Pub Date: Dec. 1st, 2010
ISBN: 978-0-307-46342-5
Publisher: Crown

The stories of a diva-in-training, a corporate lawyer and a mid-19th-century tenor are connected by Wagner’s Tristan und Isolde, in Gallaway’s ambitious debut.

On his 41st birthday, Martin, prominent attorney and music lover, watches the 9/11 catastrophe from his office in a nearby Manhattan skyscraper, walks home seven miles to Washington Heights and resolves to alter his life. In the 1860s, Lucien, son of scientist Guillaume (who’s working on an anti-aging vaccine), is taken under the wing of his Parisian neighbor, a Romanian princess. Under her patronage, Lucien develops his natural gifts as a tenor, studying with the finest teachers. Maria, born in Pittsburgh in 1960, displays remarkable talent as a soprano and is noticed by Anna, a retired diva who helps secure her admission to Juilliard on scholarship. Martin, also of Pittsburgh, and Maria are the same age, and their paths have crossed before—Maria’s parents were both employed by Martin’s father. Both children were adopted and, on the verge of adulthood, lost their parents in fluky, fiery accidents.

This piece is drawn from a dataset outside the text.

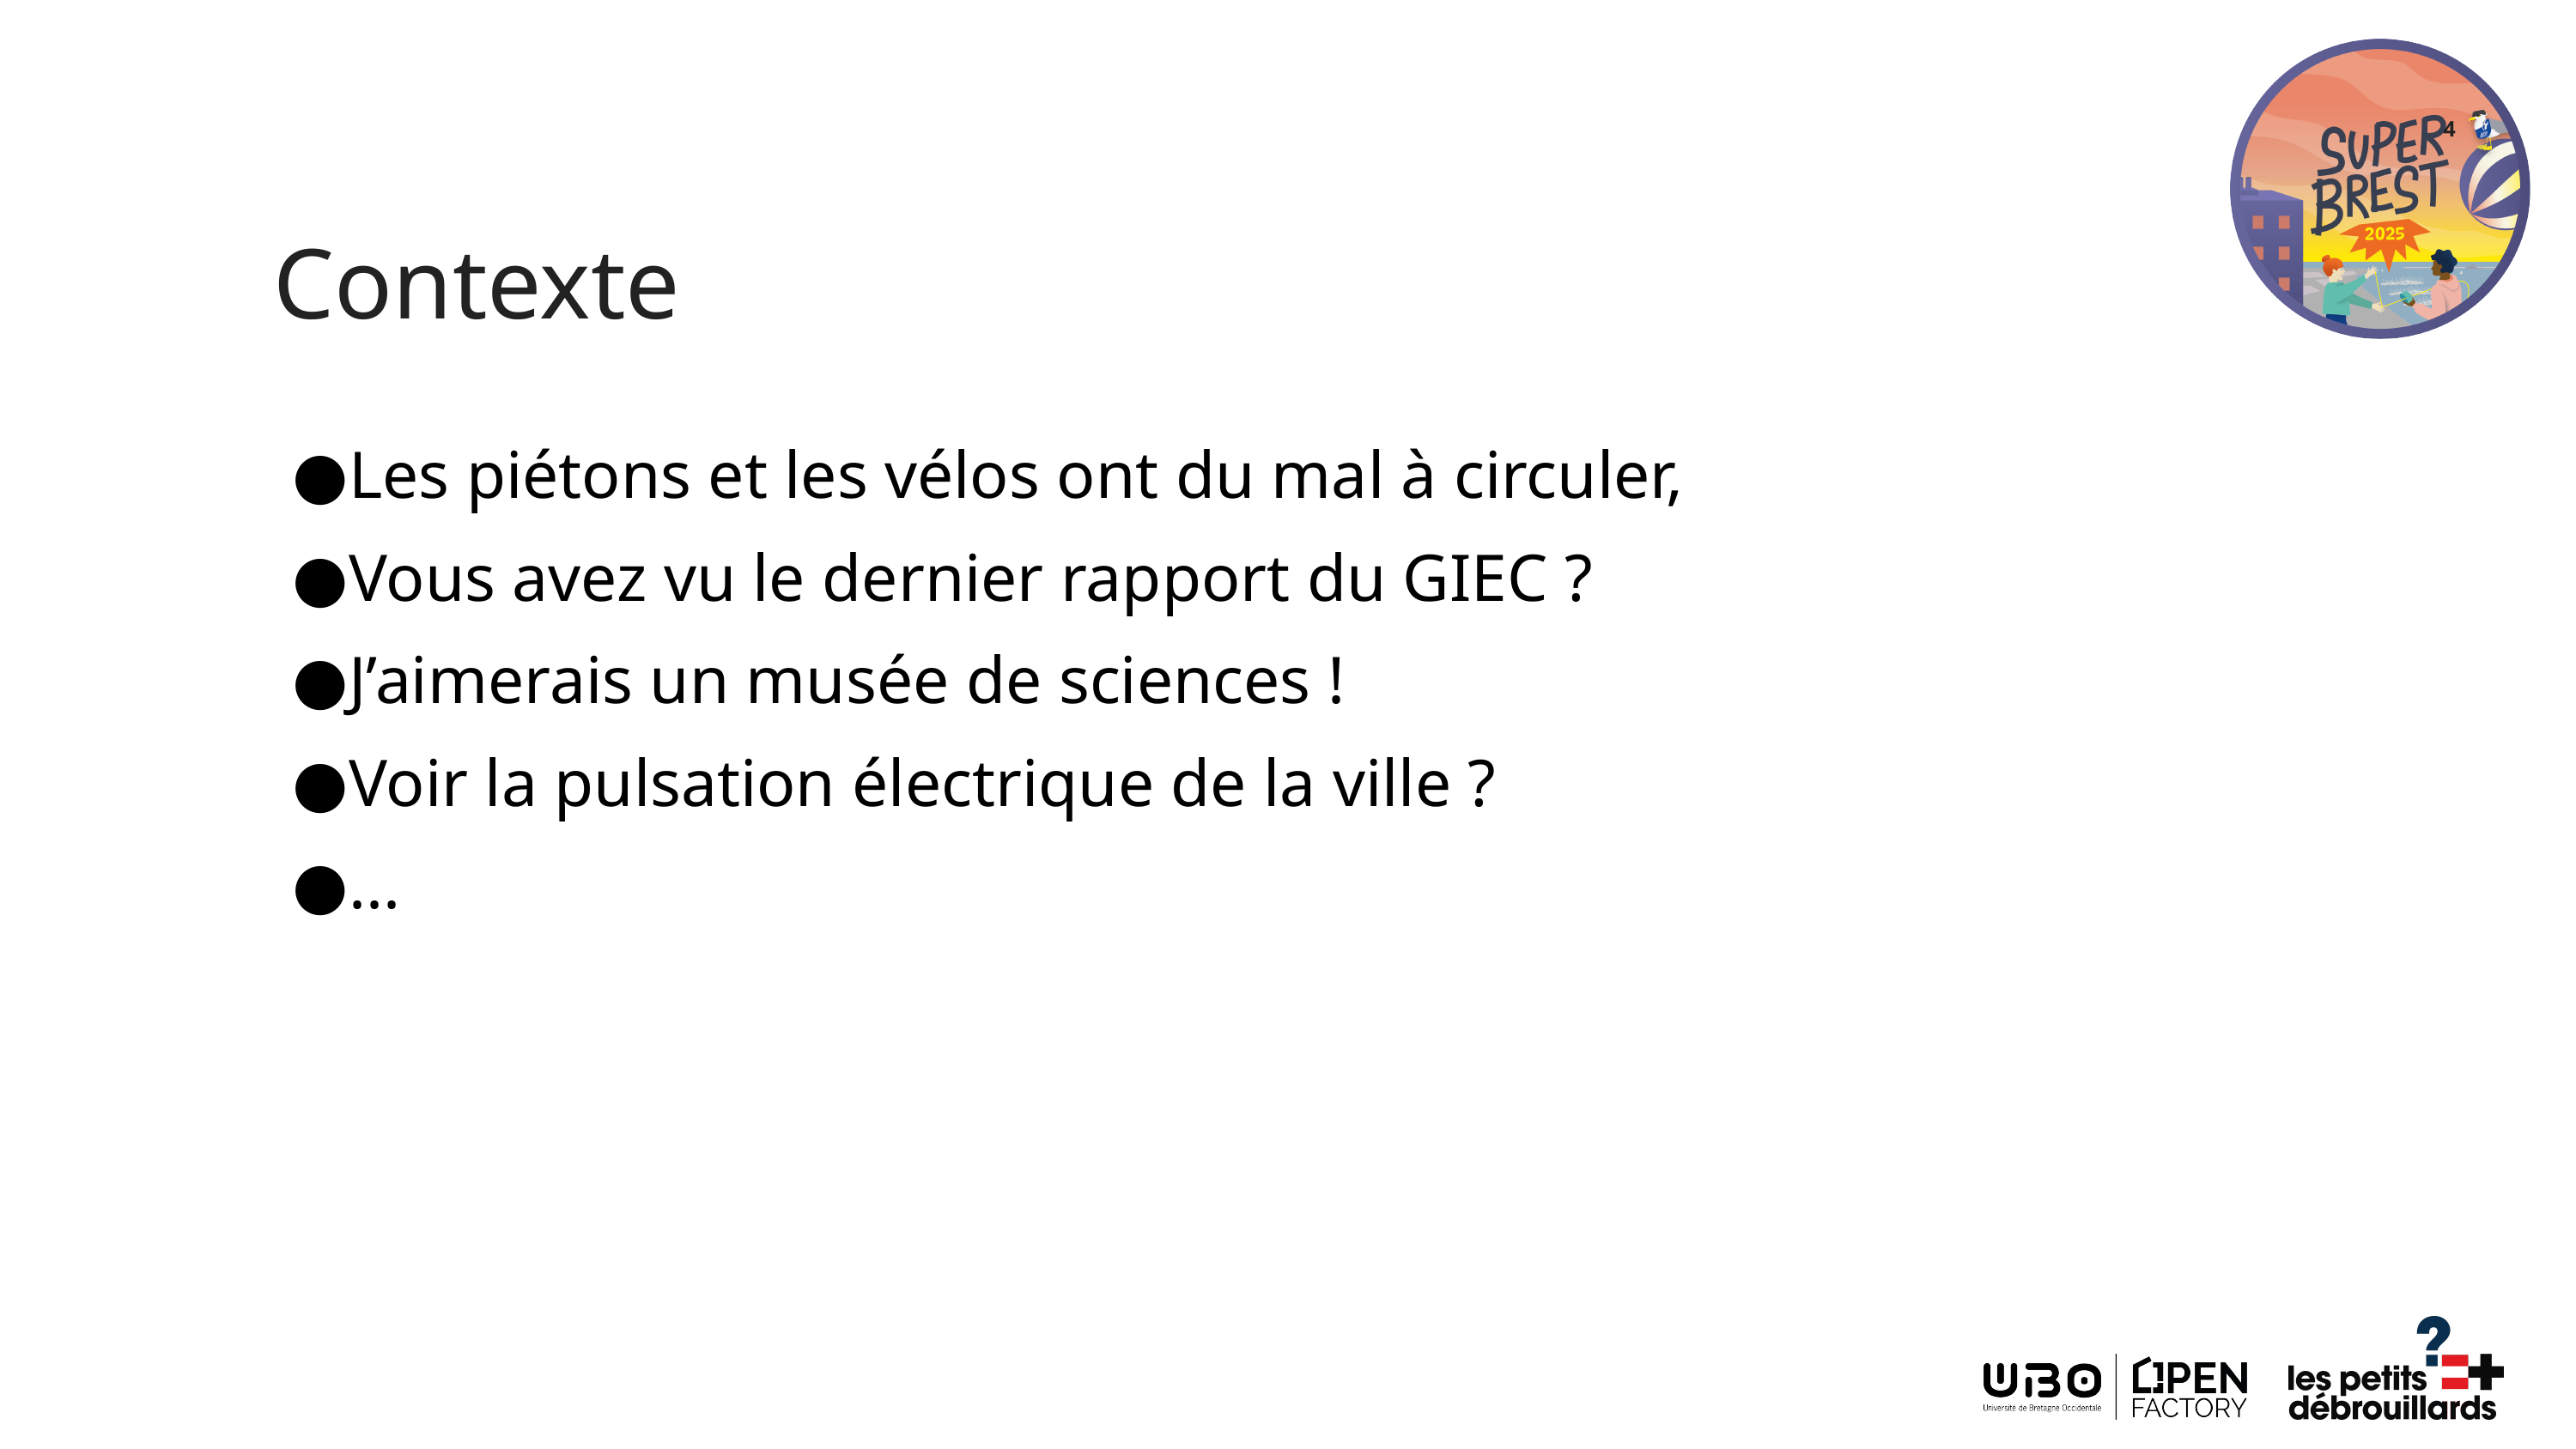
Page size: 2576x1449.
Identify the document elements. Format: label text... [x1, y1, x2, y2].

The three protagonists' lives are all touched, integrally and/or peripherally, by Wagner’s Tristan. Lucien debuts as Tristan when mad King Ludwig of Bavaria bankrolls a production of the dissonant opera that Paris considered too outrageous. Martin purchases the house of a reclusive tenor, Leo Metropolis, whom he had seen perform as Tristan. Metropolis crops up to give Maria career-transforming advice. After Eduard, Lucien’s lover, kills himself because the Hapsburg emperor condemns his architectural masterpiece, Lucien returns to Paris, only to suffer at the caprice of another emperor, Louis-Napoléon, who orders a human trial of Guillaume’s vaccine. Lucien joins his father as a guinea pig to test the highly toxic potion. Only one will survive—for a long, long time. Easily overlooked details present, upon review, a pleasingly intricate puzzle, but the novel’s cerebral tone, didactic digressions and rote characterizations often make for arduous reading.

A promising but belabored start. The three story lines mesh only when forced.